What the exercise asks =
Each line that includes the word "comma" should be copied from the records.
-- Opening Marker --
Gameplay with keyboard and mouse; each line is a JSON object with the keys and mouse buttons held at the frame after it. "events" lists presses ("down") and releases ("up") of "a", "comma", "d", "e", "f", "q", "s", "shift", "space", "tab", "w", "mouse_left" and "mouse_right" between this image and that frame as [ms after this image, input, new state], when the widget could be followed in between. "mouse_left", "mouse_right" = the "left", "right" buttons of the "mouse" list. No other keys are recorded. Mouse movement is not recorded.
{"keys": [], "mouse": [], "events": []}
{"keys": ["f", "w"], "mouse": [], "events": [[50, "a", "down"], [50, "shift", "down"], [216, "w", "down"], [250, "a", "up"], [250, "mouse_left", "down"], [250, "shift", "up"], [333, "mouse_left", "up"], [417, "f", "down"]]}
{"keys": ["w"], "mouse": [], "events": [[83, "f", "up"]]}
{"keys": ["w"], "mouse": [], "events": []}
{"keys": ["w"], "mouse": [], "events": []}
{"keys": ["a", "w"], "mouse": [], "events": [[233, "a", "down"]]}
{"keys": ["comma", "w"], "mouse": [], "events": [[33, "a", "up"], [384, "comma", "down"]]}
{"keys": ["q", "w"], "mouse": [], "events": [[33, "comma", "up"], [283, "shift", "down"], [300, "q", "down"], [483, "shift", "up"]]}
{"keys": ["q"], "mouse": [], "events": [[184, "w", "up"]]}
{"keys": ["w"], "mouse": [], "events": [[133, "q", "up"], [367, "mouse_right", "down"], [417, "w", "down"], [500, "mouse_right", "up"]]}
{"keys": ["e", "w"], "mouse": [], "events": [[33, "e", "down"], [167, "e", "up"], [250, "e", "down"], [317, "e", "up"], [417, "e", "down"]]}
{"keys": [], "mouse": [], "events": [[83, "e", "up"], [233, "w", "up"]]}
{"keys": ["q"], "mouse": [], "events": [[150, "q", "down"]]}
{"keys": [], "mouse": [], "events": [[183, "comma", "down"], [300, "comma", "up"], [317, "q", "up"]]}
-- Closing Marker --
Task output =
Gameplay with keyboard and mouse; each line is a JSON object with the keys and mouse buttons held at the frame after it. "events" lists presses ("down") and releases ("up") of "a", "comma", "d", "e", "f", "q", "s", "shift", "space", "tab", "w", "mouse_left" and "mouse_right" between this image and that frame as [ms after this image, input, new state], when the widget could be followed in between. "mouse_left", "mouse_right" = the "left", "right" buttons of the "mouse" list. No other keys are recorded. Mouse movement is not recorded.
{"keys": ["comma", "w"], "mouse": [], "events": [[33, "a", "up"], [384, "comma", "down"]]}
{"keys": ["q", "w"], "mouse": [], "events": [[33, "comma", "up"], [283, "shift", "down"], [300, "q", "down"], [483, "shift", "up"]]}
{"keys": [], "mouse": [], "events": [[183, "comma", "down"], [300, "comma", "up"], [317, "q", "up"]]}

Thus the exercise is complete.